(Business in Cameroon) – According to Eleni Gabre-Madhine (photo), CEO of the Eleni firm, which has been conducting a feasibility study on the creation of an agricultural raw materials exchange in Cameroon, this future business hot spot for buyers and sellers of commodities sees the potential for it “to quickly become the CEMAC zone’s trading hub.”
On April 9, 2014 in Yaoundé, results of the first on-site investigations by the firm in four regions (Centre, West, North-West and South-West) have been encouraging. During their first seven weeks of work, the Eleni firm’s teams were able to see on Cameroonian markets, including the most distant, the increased presence of Nigerians, Gabonese and Chadians to replenish their stock in Cameroon.
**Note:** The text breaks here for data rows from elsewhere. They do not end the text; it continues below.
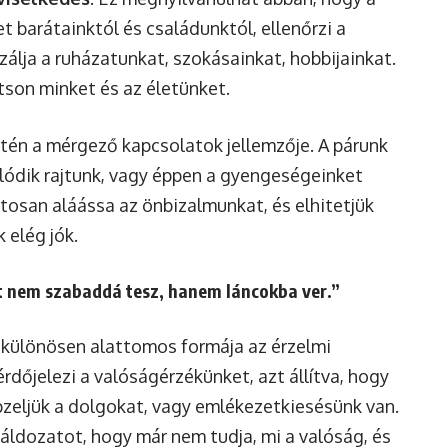
t barátainktól és családunktól, ellenőrzi a
zálja a ruházatunkat, szokásainkat, hobbijainkat.
ítson minket és az életünket.
ntén a mérgező kapcsolatok jellemzője. A párunk
lódik rajtunk, vagy éppen a gyengeségeinket
iztosan aláássa az önbizalmunkat, és elhitetjük
 elég jók.
t nem szabaddá tesz, hanem láncokba ver.”
 különösen alattomos formája az érzelmi
őjelezi a valóságérzékünket, azt állítva, hogy
zeljük a dolgokat, vagy emlékezetkiesésünk van.
 áldozatot, hogy már nem tudja, mi a valóság, és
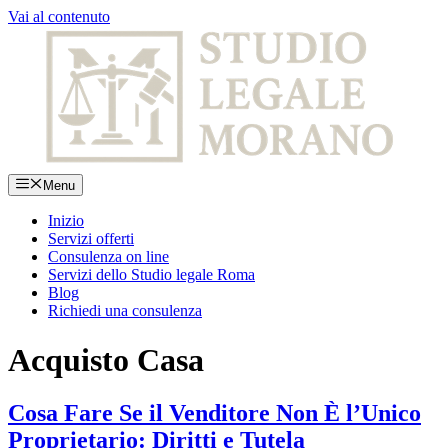
Vai al contenuto
Menu
Inizio
Servizi offerti
Consulenza on line
Servizi dello Studio legale Roma
Blog
Richiedi una consulenza
Acquisto Casa
Cosa Fare Se il Venditore Non È l’Unico
Proprietario: Diritti e Tutela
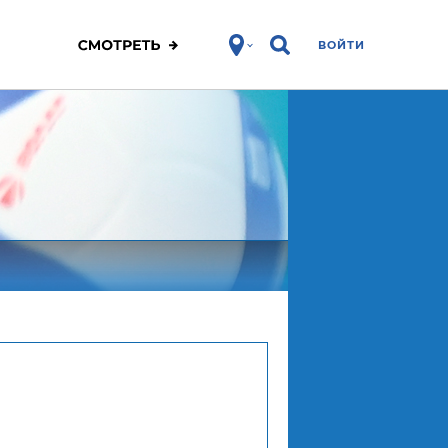
ВОЙТИ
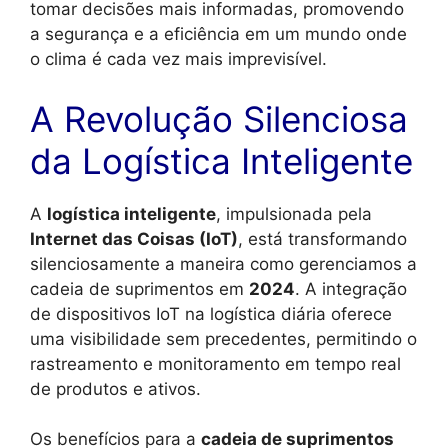
tomar decisões mais informadas, promovendo
a segurança e a eficiência em um mundo onde
o clima é cada vez mais imprevisível.
A Revolução Silenciosa
da Logística Inteligente
A
logística inteligente
, impulsionada pela
Internet das Coisas (IoT)
, está transformando
silenciosamente a maneira como gerenciamos a
cadeia de suprimentos em
2024
. A integração
de dispositivos IoT na logística diária oferece
uma visibilidade sem precedentes, permitindo o
rastreamento e monitoramento em tempo real
de produtos e ativos.
Os benefícios para a
cadeia de suprimentos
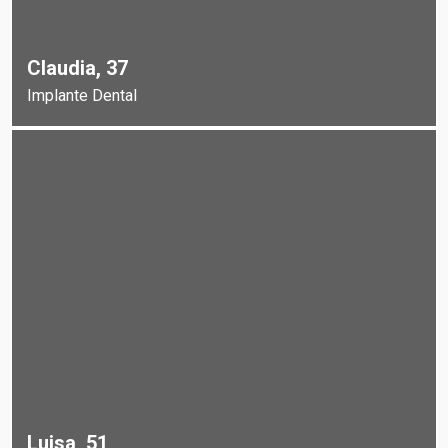
Claudia, 37
Implante Dental
Luisa, 51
A trading platform like CCX should help to modernise and boost the commercial collaboration between Cameroon and neighbouring countries.
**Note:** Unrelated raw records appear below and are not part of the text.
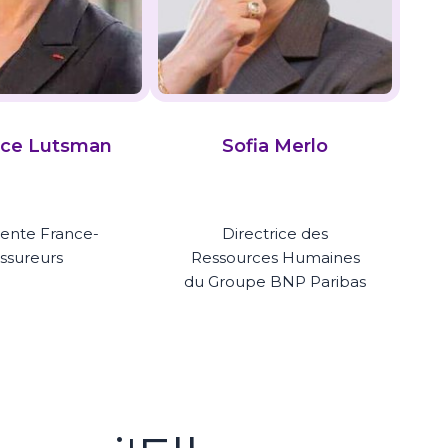
nce Lutsman
Sofia Merlo
dente France-
Directrice des
ssureurs
Ressources Humaines
du Groupe BNP Paribas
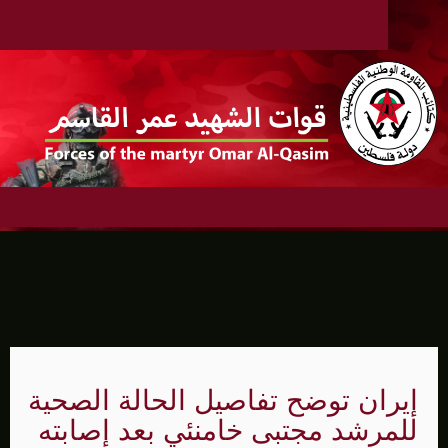
إيران توضح تفاصيل الحالة الصحية
للمرشد مجتبى خامنئي بعد إصابته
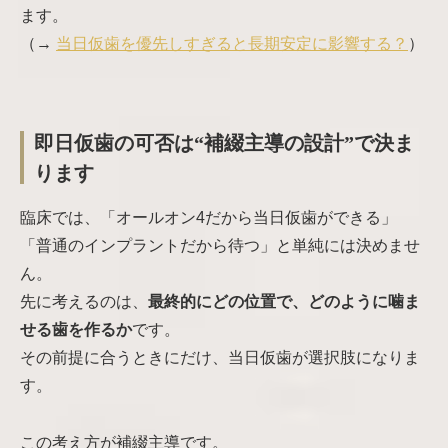
ます。
（→
当日仮歯を優先しすぎると長期安定に影響する？
）
即日仮歯の可否は“補綴主導の設計”で決ま
ります
臨床では、「オールオン4だから当日仮歯ができる」
「普通のインプラントだから待つ」と単純には決めませ
ん。
先に考えるのは、
最終的にどの位置で、どのように噛ま
せる歯を作るか
です。
その前提に合うときにだけ、当日仮歯が選択肢になりま
す。
この考え方が補綴主導です。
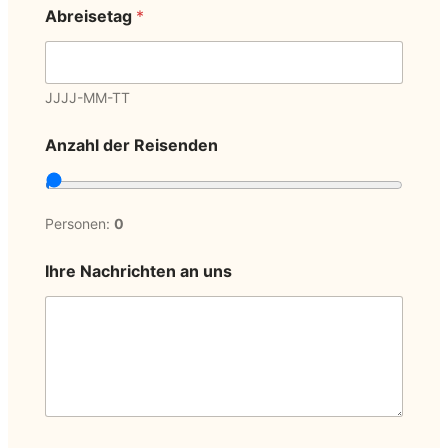
Abreisetag
*
JJJJ-MM-TT
Anzahl der Reisenden
Personen:
0
Ihre Nachrichten an uns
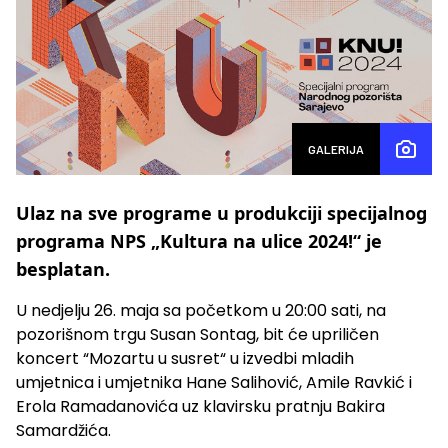
GALERIJA
Ulaz na sve programe u produkciji specijalnog
programa NPS „Kultura na ulice 2024!“ je
besplatan.
U nedjelju 26. maja sa početkom u 20:00 sati, na
pozorišnom trgu Susan Sontag, bit će upriličen
koncert “Mozartu u susret“ u izvedbi mladih
umjetnica i umjetnika Hane Salihović, Amile Ravkić i
Erola Ramadanovića uz klavirsku pratnju Bakira
Samardžića.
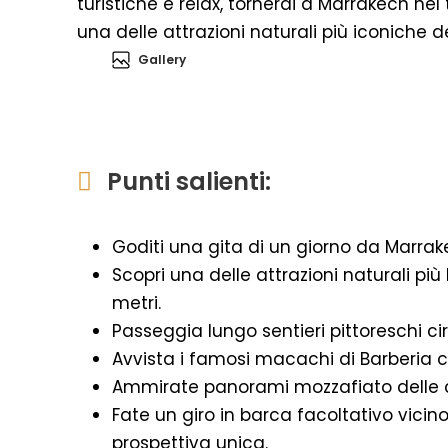
turistiche e relax, tornerai a Marrakech nel
una delle attrazioni naturali più iconiche d
Gallery
Punti salienti:
Goditi una gita di un giorno da Marrak
Scopri una delle attrazioni naturali più
metri.
Passeggia lungo sentieri pittoreschi c
Avvista i famosi macachi di Barberia c
Ammirate panorami mozzafiato delle 
Fate un giro in barca facoltativo vici
prospettiva unica.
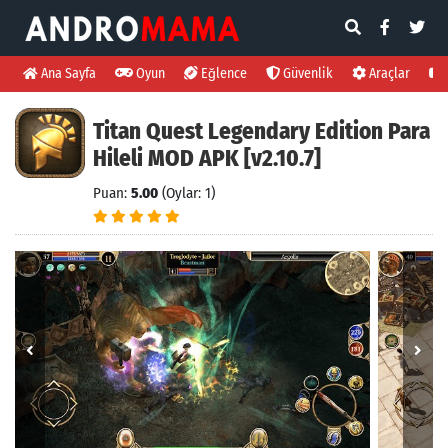
Ana Sayfa
Oyun
Eğlence
Güvenlik
Araçlar
Titan Quest Legendary Edition Para
Hileli MOD APK [v2.10.7]
Puan:
5.00
(Oylar: 1)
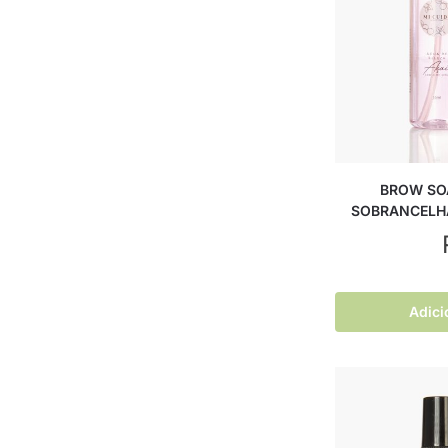
BROW SOA
SOBRANCELHA
Adici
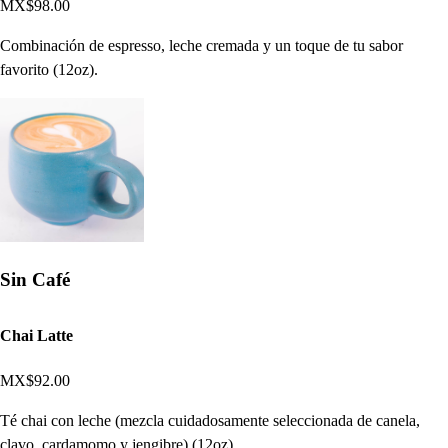
MX$98.00
Combinación de espresso, leche cremada y un toque de tu sabor
favorito (12oz).
Sin Café
Chai Latte
MX$92.00
Té chai con leche (mezcla cuidadosamente seleccionada de canela,
clavo, cardamomo y jengibre) (12oz).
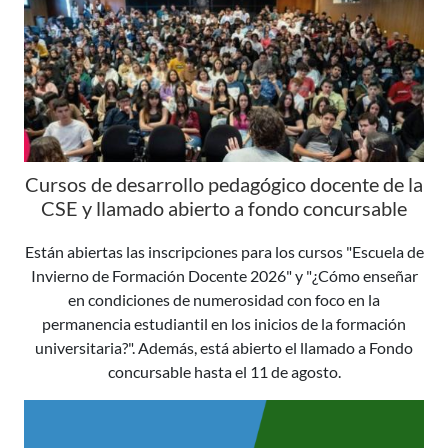
Cursos de desarrollo pedagógico docente de la
CSE y llamado abierto a fondo concursable
Están abiertas las inscripciones para los cursos "Escuela de
Invierno de Formación Docente 2026" y "¿Cómo enseñar
en condiciones de numerosidad con foco en la
permanencia estudiantil en los inicios de la formación
universitaria?". Además, está abierto el llamado a Fondo
concursable hasta el 11 de agosto.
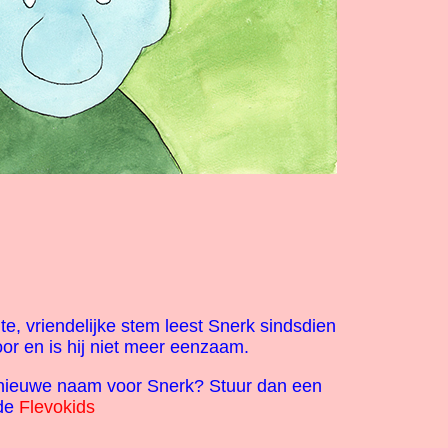
te, vriendelijke stem leest Snerk sindsdien
oor en is hij niet meer eenzaam.
 nieuwe naam voor Snerk? Stuur dan een
 de
Flevokids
The products the Eleni firm have already been eyeing for the CCX are rice, corn, sorghum, beans, cassava, palm oil, cocoa and coffee. Even if their production is low, as noted by Eleni Gabre-Madhine and her team, the volumes currently being sold (excluding consumption needs) are promising as they vary between 85% (cocoa/coffee) and 35% (corn, beans, sorghum, etc.).
A CCX launch in 12 months? It’s possible!
The sale of these products on CCX seems all the more questionable, though, as the preliminary study presented in government reveals that the current path is fraught with hurdles. These mainly include the poor state of the roads in production zones, which increases transportation costs and makes market access difficult, mutual distrust between vendors and buyers, the total absence of price information on the market and warehouses, sales options restrictions which oblige producers to sell to the first buyer to cross their path.
But, despite the constraints raised concerning the sale of commodities, to which must be added Cameroon’s structural limitations in terms of the absence of cutting-edge technology, the Eleni firm is adamant that “the CCX project is feasible. […] With more constraints than what one finds in Cameroon, we were able to launch a commodities exchange in Ethiopia. I can say that there are lenders who had a good laugh when they found out that Ethiopia was planning to create an agricultural exchange. We believed in our project and we got there,”explained Eleni Gabre-Madhine.
She goes on to indicate that the Cameroon Commodities Exchange can be operational within a year after the completion of the feasibility study. “In Ethiopia, we did it in 18 months. With the experience we already have, we think that we can set-up the Cameroon Commodities Exchange in 12 months,” maintains the Eleni firm’s CEO.